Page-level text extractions
══════

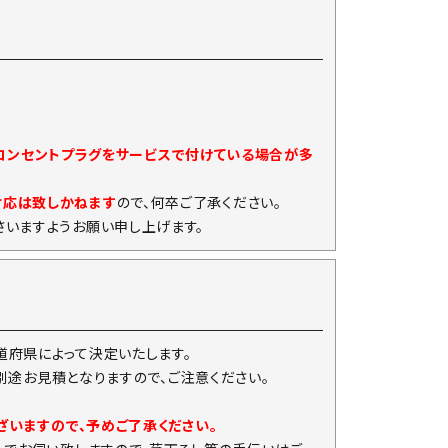
)コンセントプラグをサービスで付けている場合が多
対応は致しかねます
ので、何卒ご了承ください。
いますようお願い申し上げます。
府県によって決定いたします。
は別途お見積となりますので、ご注意ください。
ざいますので、予めご了承ください。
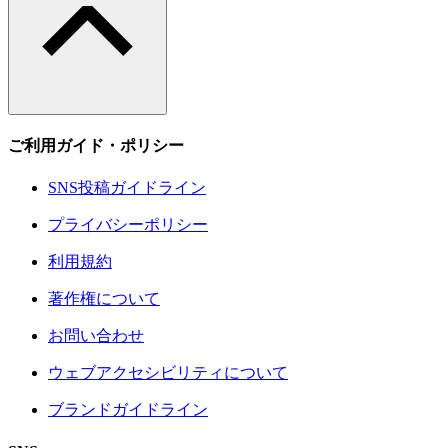
ご利用ガイド・ポリシー
SNS投稿ガイドライン
プライバシーポリシー
利用規約
著作権について
お問い合わせ
ウェブアクセシビリティについて
ブランドガイドライン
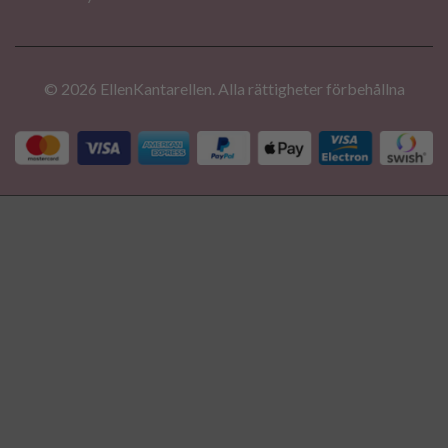
© 2026 EllenKantarellen. Alla rättigheter förbehållna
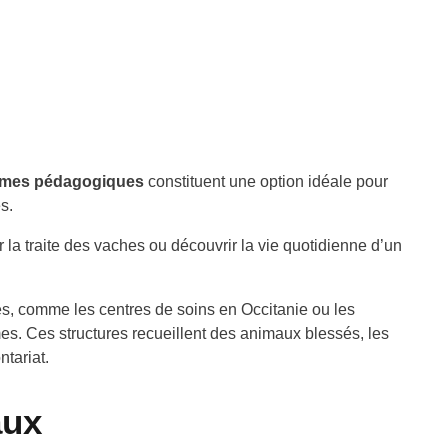
rmes pédagogiques
constituent une option idéale pour
s.
 la traite des vaches ou découvrir la vie quotidienne d’un
és, comme les centres de soins en Occitanie ou les
èmes. Ces structures recueillent des animaux blessés, les
ntariat.
aux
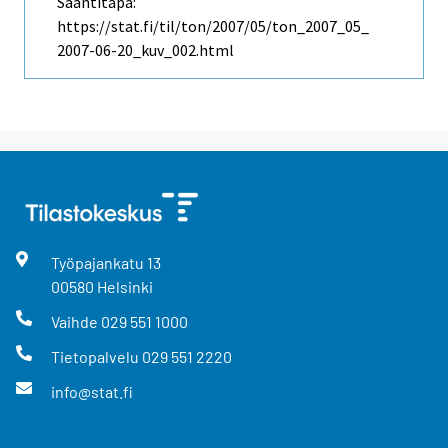
Saantitapa:
https://stat.fi/til/ton/2007/05/ton_2007_05_
2007-06-20_kuv_002.html
Työpajankatu
13
00580
Helsinki
Vaihde
029 551 1000
Tietopalvelu
029 551 2220
info@stat.fi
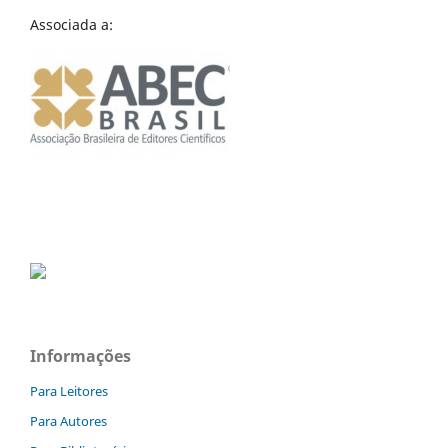
Associada a:
Informações
Para Leitores
Para Autores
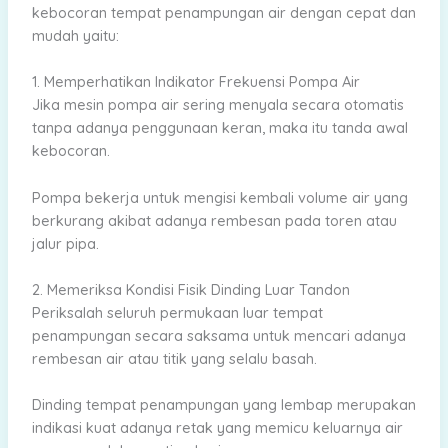
kebocoran tempat penampungan air dengan cepat dan
mudah yaitu:
1. Memperhatikan Indikator Frekuensi Pompa Air
Jika mesin pompa air sering menyala secara otomatis
tanpa adanya penggunaan keran, maka itu tanda awal
kebocoran.
Pompa bekerja untuk mengisi kembali volume air yang
berkurang akibat adanya rembesan pada toren atau
jalur pipa.
2. Memeriksa Kondisi Fisik Dinding Luar Tandon
Periksalah seluruh permukaan luar tempat
penampungan secara saksama untuk mencari adanya
rembesan air atau titik yang selalu basah.
Dinding tempat penampungan yang lembap merupakan
indikasi kuat adanya retak yang memicu keluarnya air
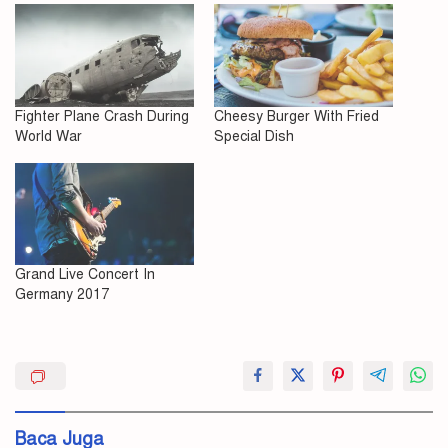
Fighter Plane Crash During
Cheesy Burger With Fried
World War
Special Dish
Grand Live Concert In
Germany 2017
Baca Juga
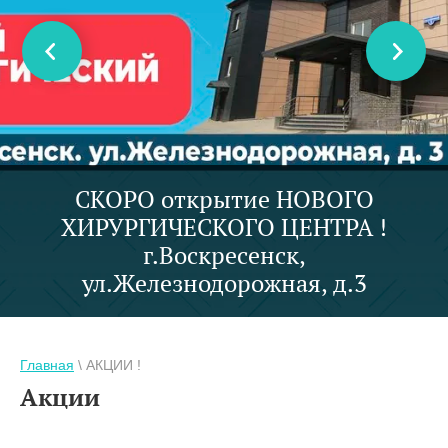
СКОРО открытие НОВОГО
ХИРУРГИЧЕСКОГО ЦЕНТРА !
г.Воскресенск,
ул.Железнодорожная, д.3
Главная
\ АКЦИИ !
Акции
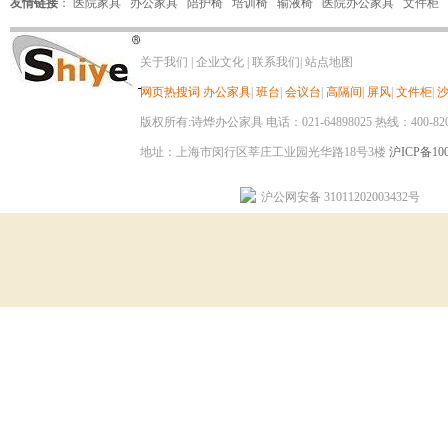
友情链接
：
医院家具
办公家具
陪护椅
培训椅
输液椅
医院办公家具
文件柜
关于我们
|
企业文化
|
联系我们
|
站点地图
网页热搜词
办公家具
|
班台
|
会议台
|
高隔间
|
屏风
|
文件柜
|
版权所有:诗烨办公家具 电话：021-64898025 热线：400-820-8
地址：上海市闵行区莘庄工业园光华路18号3楼
沪ICP备100
沪公网安备 31011202003432号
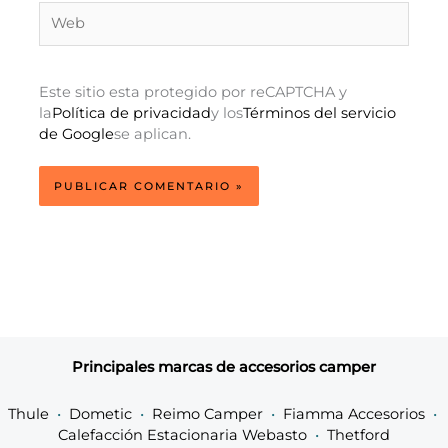
Web
Este sitio esta protegido por reCAPTCHA y
la
Política de privacidad
y los
Términos del servicio
de Google
se aplican.
Principales marcas de accesorios camper
Thule
•
Dometic
•
Reimo Camper
•
Fiamma Accesorios
•
Calefacción Estacionaria Webasto
•
Thetford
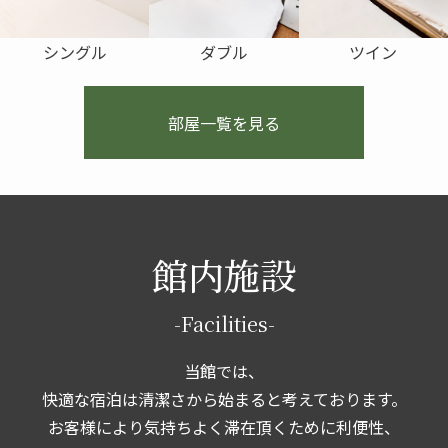
シングル
ダブル
ツイン
部屋一覧を見る
館内施設
-Facilities-
当館では、
快適な宿泊は清潔さから始まると考えております。
お客様により気持ちよく滞在頂くために利便性、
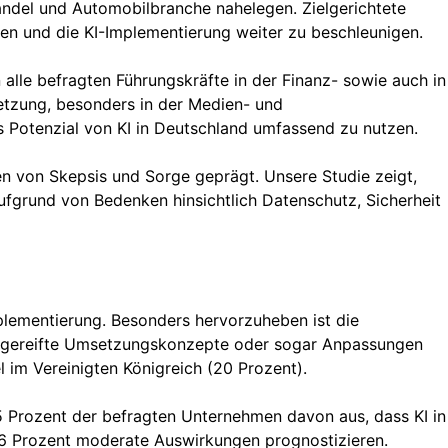
handel und Automobilbranche nahelegen. Zielgerichtete
en und die KI-Implementierung weiter zu beschleunigen.
lle befragten Führungskräfte in der Finanz- sowie auch in
etzung, besonders in der Medien- und
s Potenzial von KI in Deutschland umfassend zu nutzen.
en von Skepsis und Sorge geprägt. Unsere Studie zeigt,
aufgrund von Bedenken hinsichtlich Datenschutz, Sicherheit
lementierung. Besonders hervorzuheben ist die
usgereifte Umsetzungskonzepte oder sogar Anpassungen
 im Vereinigten Königreich (20 Prozent).
5 Prozent der befragten Unternehmen davon aus, dass KI in
 26 Prozent moderate Auswirkungen prognostizieren.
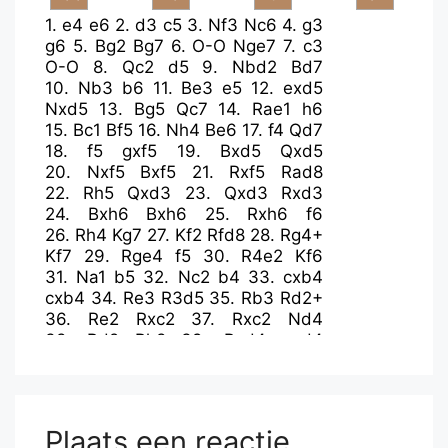
1.
e4
e6
2.
d3
c5
3.
Nf3
Nc6
4.
g3
g6
5.
Bg2
Bg7
6.
O-O
Nge7
7.
c3
O-O
8.
Qc2
d5
9.
Nbd2
Bd7
10.
Nb3
b6
11.
Be3
e5
12.
exd5
Nxd5
13.
Bg5
Qc7
14.
Rae1
h6
15.
Bc1
Bf5
16.
Nh4
Be6
17.
f4
Qd7
18.
f5
gxf5
19.
Bxd5
Qxd5
20.
Nxf5
Bxf5
21.
Rxf5
Rad8
22.
Rh5
Qxd3
23.
Qxd3
Rxd3
24.
Bxh6
Bxh6
25.
Rxh6
f6
26.
Rh4
Kg7
27.
Kf2
Rfd8
28.
Rg4+
Kf7
29.
Rge4
f5
30.
R4e2
Kf6
31.
Na1
b5
32.
Nc2
b4
33.
cxb4
cxb4
34.
Re3
R3d5
35.
Rb3
Rd2+
36.
Re2
Rxc2
37.
Rxc2
Nd4
38.
Rd2
Rh8
39.
Rxd4
exd4
40.
Rxb4
Rxh2+
41.
Kf3
Rd2
42.
a4
Rd3+
43.
Kf4
Rd1
44.
Kf3
Kg5
45.
Ke2
Rg1
46.
Kf2
Rb1
47.
Rxd4
Rxb2+
48.
Kf3
Rb3+
Plaats een reactie
49.
Kf2
Ra3
50.
Rc4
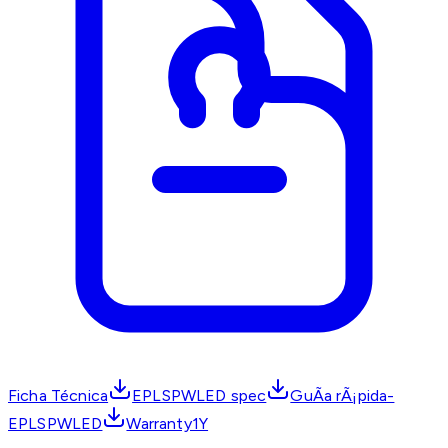
Ficha Técnica
EPLSPWLED spec
GuÃ­a rÃ¡pida-
EPLSPWLED
Warranty1Y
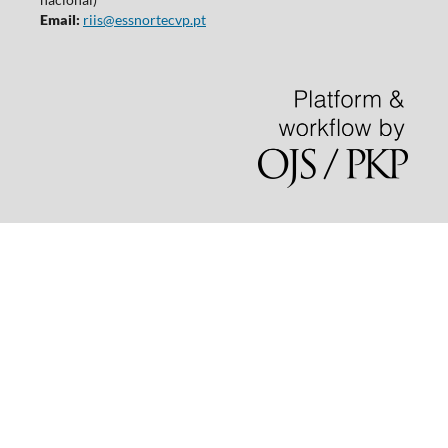
Email:
riis@essnortecvp.pt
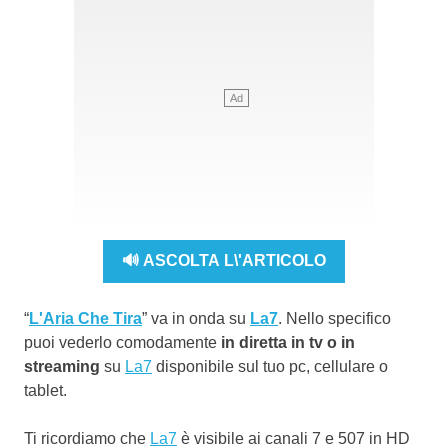
🔊 ASCOLTA L\'ARTICOLO
“
L'Aria Che Tira
” va in onda su
La7
. Nello specifico
puoi vederlo comodamente
in diretta in tv o in
streaming
su
La7
disponibile sul tuo pc, cellulare o
tablet.
Ti ricordiamo che
La7
è visibile ai canali 7 e 507 in HD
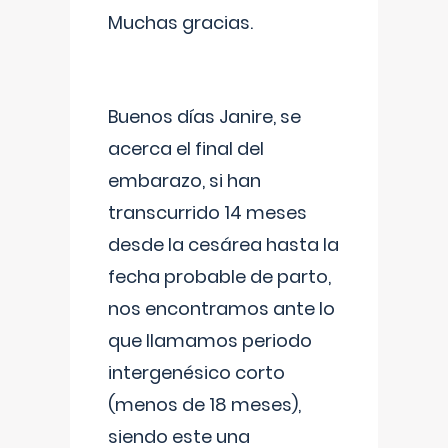
Muchas gracias.
Buenos días Janire, se
acerca el final del
embarazo, si han
transcurrido 14 meses
desde la cesárea hasta la
fecha probable de parto,
nos encontramos ante lo
que llamamos periodo
intergenésico corto
(menos de 18 meses),
siendo este una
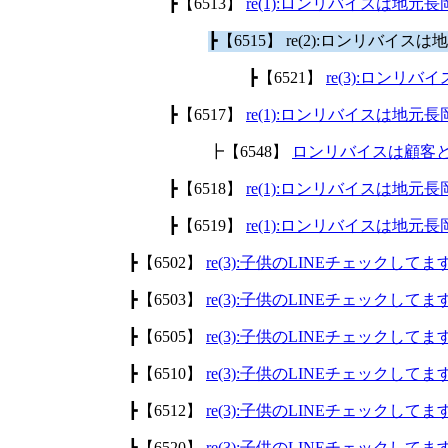
┣【6513】
re(1):ロンリバイスは地
┣【6515】 re(2):ロンリバ
┣【6521】
re(3):ロン
┣【6517】
re(1):ロンリバイスは地
┣【6548】
ロンリバイスは顧客
┣【6518】
re(1):ロンリバイスは地
┣【6519】
re(1):ロンリバイスは地
┣【6502】
re(3):子供のLINEチェックして
┣【6503】
re(3):子供のLINEチェックして
┣【6505】
re(3):子供のLINEチェックして
┣【6510】
re(3):子供のLINEチェックして
┣【6512】
re(3):子供のLINEチェックして
┣【6520】
re(3):子供のLINEチェックして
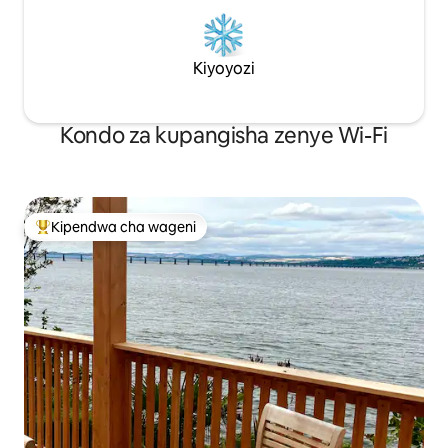
Kiyoyozi
Kondo za kupangisha zenye Wi-Fi
Kipendwa cha wageni
Kipendwa maarufu cha wageni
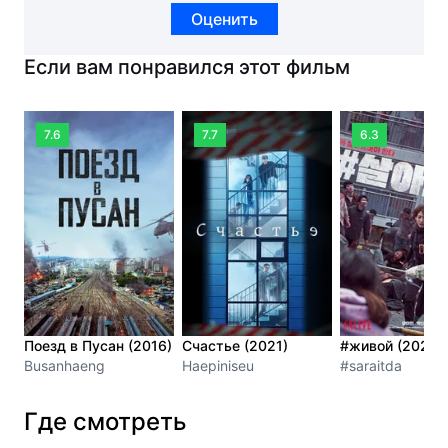
Оценить
Если вам понравился этот фильм
7.6
7.7
6.3
Поезд в Пусан (2016)
Счастье (2021)
#живой (2020)
Busanhaeng
Haepiniseu
#saraitda
Где смотреть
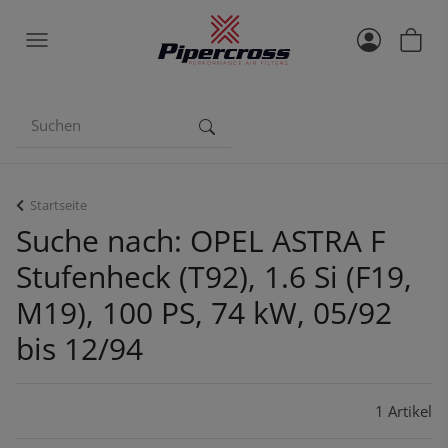
Startseite
Suche nach: OPEL ASTRA F
Stufenheck (T92), 1.6 Si (F19,
M19), 100 PS, 74 kW, 05/92
bis 12/94
1 Artikel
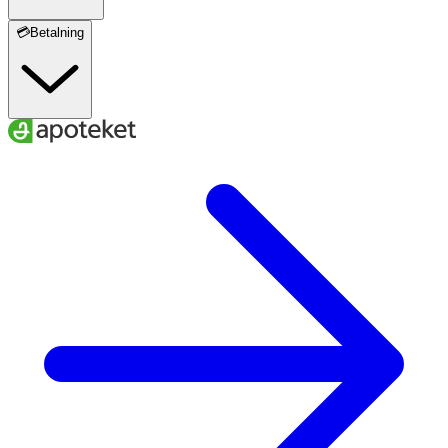
💳Betalning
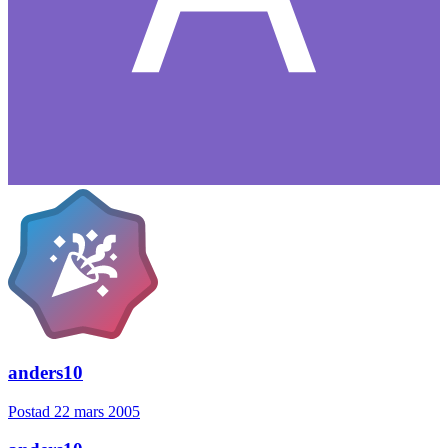
anders10
Postad
22 mars 2005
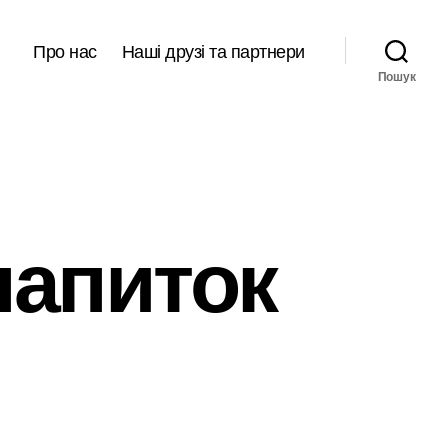
Про нас
Наші друзі та партнери
Пошук
напиток
е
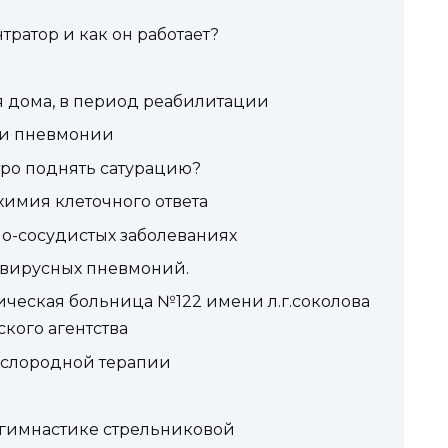
ратор и как он работает?
я дома, в период реабилитации
ри пневмонии
тро поднять сатурацию?
имия клеточного ответа
о-сосудистых заболеваниях
 вирусных пневмоний.
ическая больница №122 имени л.г.соколова
кого агентства
ислородной терапии
 гимнастике стрельниковой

══════

Filter the data above, keeping only lines that include the string "atau".

berkurang akibat adanya rembesan pada toren atau
rembesan air atau titik yang selalu basah.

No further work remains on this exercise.